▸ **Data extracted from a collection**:

** START **

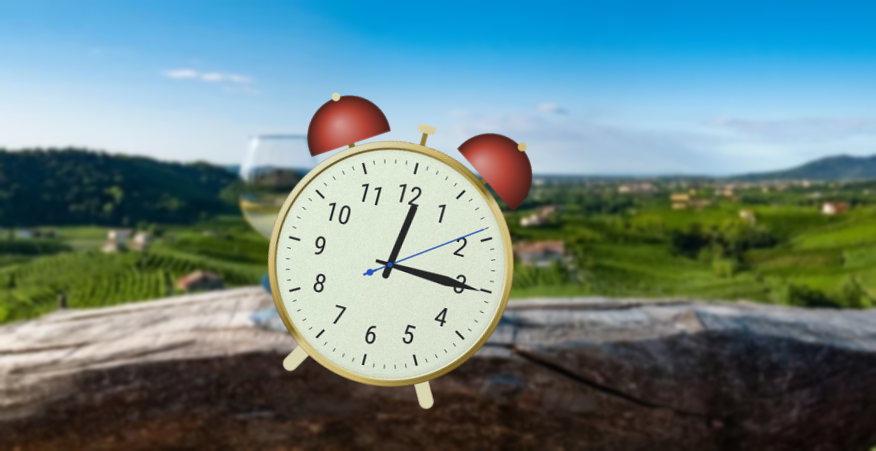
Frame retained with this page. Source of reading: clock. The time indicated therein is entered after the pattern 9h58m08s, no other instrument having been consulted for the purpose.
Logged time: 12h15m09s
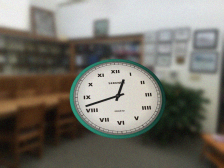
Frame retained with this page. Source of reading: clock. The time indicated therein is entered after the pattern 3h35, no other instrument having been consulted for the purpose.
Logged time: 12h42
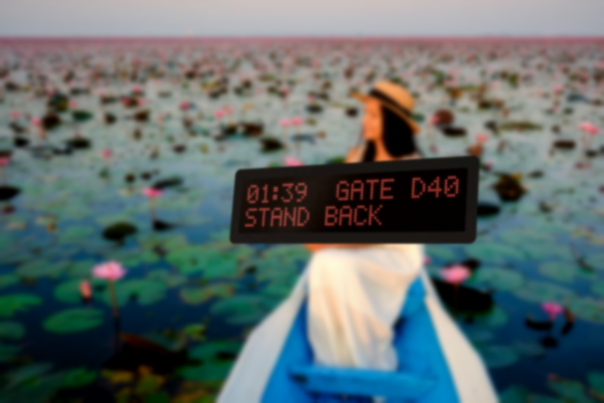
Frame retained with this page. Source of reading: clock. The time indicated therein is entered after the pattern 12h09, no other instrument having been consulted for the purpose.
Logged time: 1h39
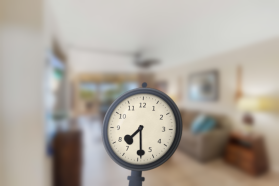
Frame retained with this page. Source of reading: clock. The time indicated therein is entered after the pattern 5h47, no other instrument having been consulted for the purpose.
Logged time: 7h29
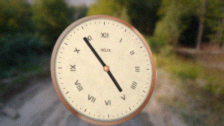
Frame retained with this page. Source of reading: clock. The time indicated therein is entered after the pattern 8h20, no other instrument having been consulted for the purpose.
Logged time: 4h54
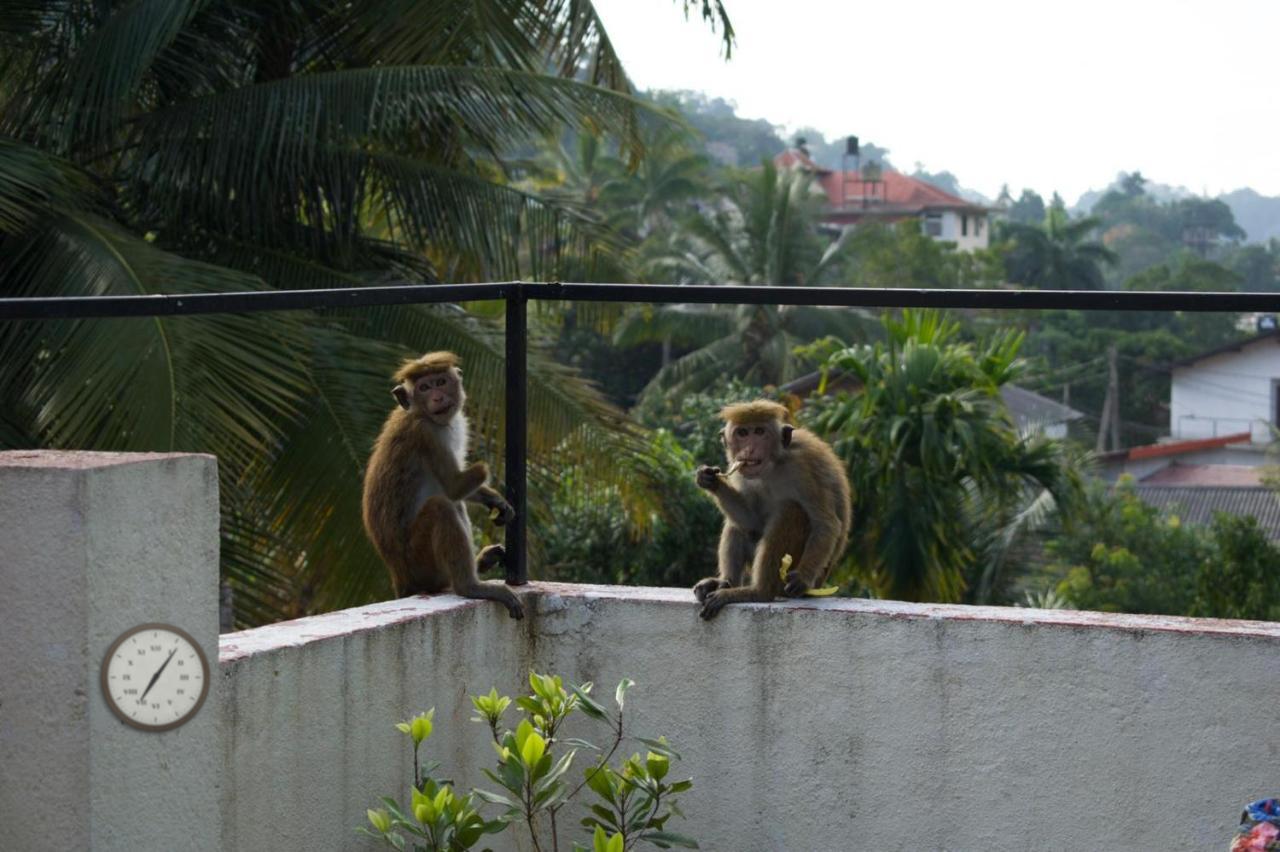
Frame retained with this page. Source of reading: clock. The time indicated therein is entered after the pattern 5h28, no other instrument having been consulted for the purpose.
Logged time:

** END **
** START **

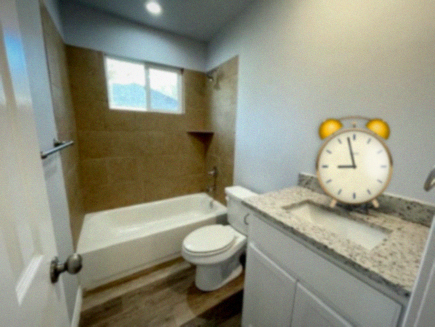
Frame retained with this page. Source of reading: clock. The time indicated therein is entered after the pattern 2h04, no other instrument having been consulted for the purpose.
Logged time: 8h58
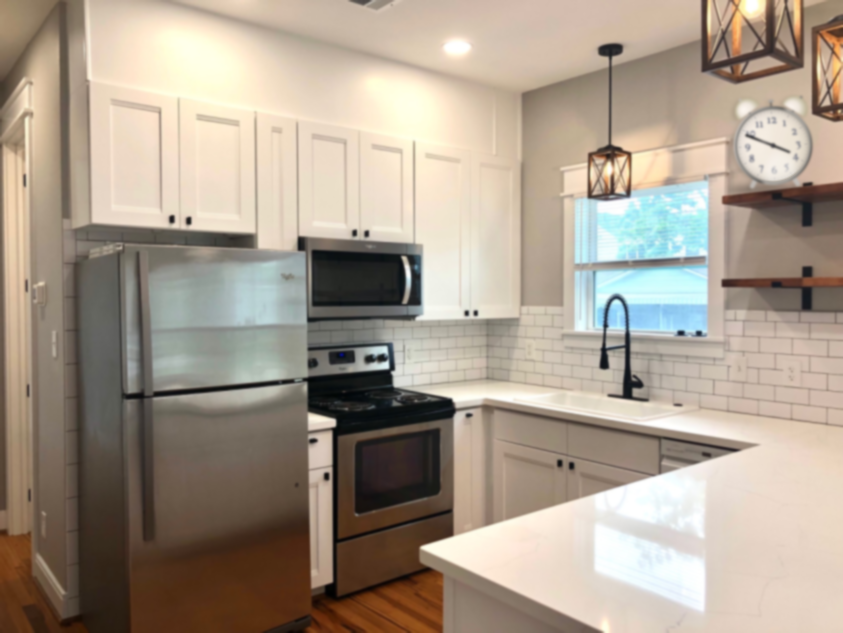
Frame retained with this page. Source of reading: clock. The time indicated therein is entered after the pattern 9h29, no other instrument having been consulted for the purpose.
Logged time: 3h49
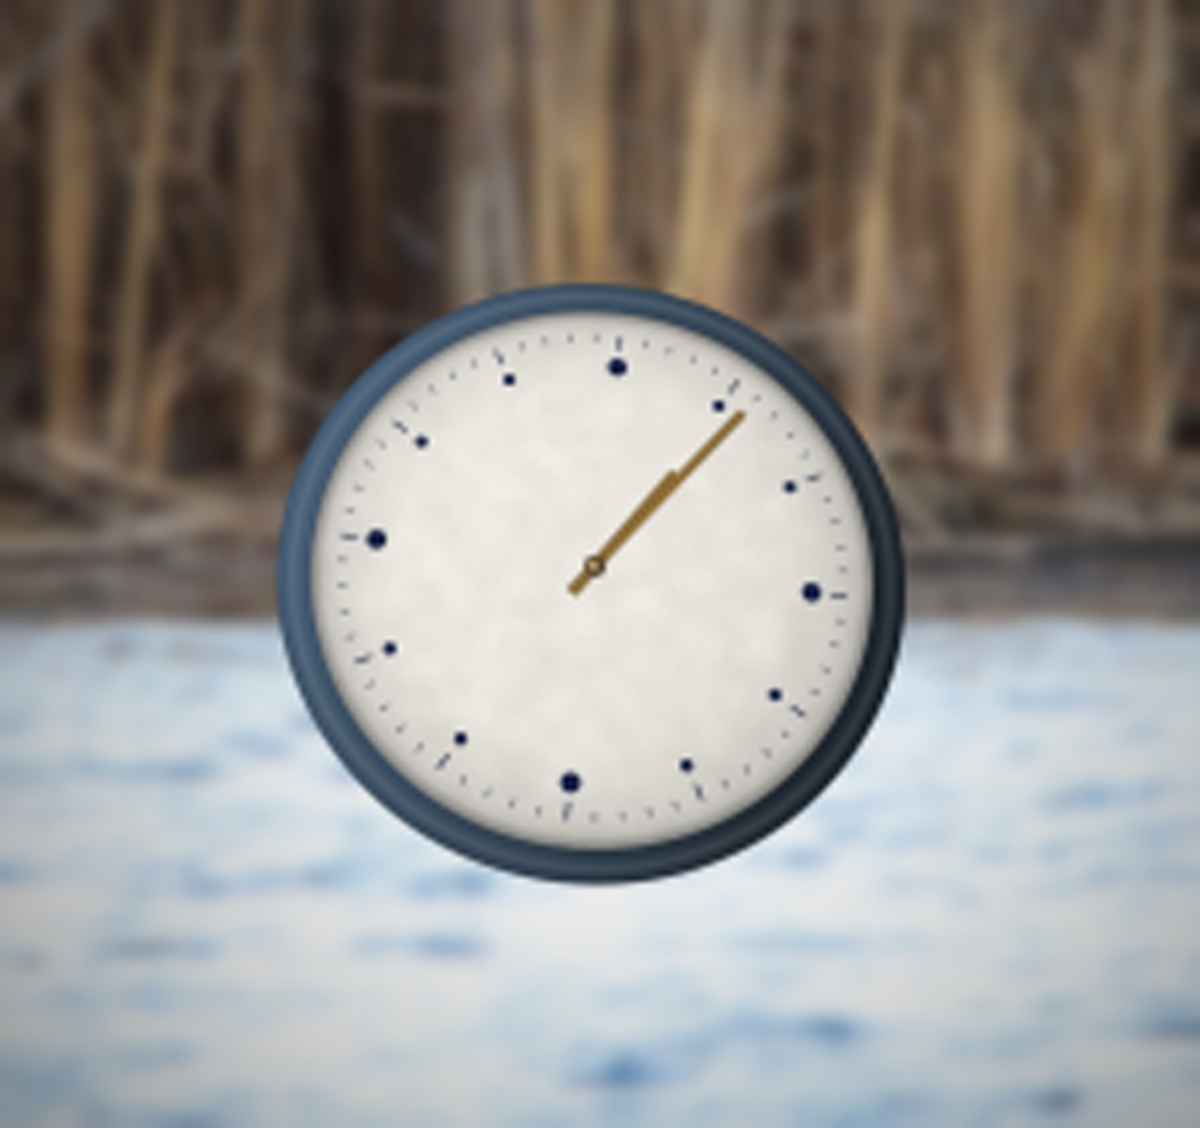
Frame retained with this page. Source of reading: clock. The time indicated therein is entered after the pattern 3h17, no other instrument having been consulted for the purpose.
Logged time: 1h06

** END **

▸ **Task objective**: Can you copy the listing from the line that has "pattern 5h47, no" through the line that has "Logged time: 4h54", substituting "device" for "instrument" and changing nothing else? Leave the pictures out.

▸ **Result of the exercise**:
Frame retained with this page. Source of reading: clock. The time indicated therein is entered after the pattern 5h47, no other device having been consulted for the purpose.
Logged time: 7h29
Frame retained with this page. Source of reading: clock. The time indicated therein is entered after the pattern 8h20, no other device having been consulted for the purpose.
Logged time: 4h54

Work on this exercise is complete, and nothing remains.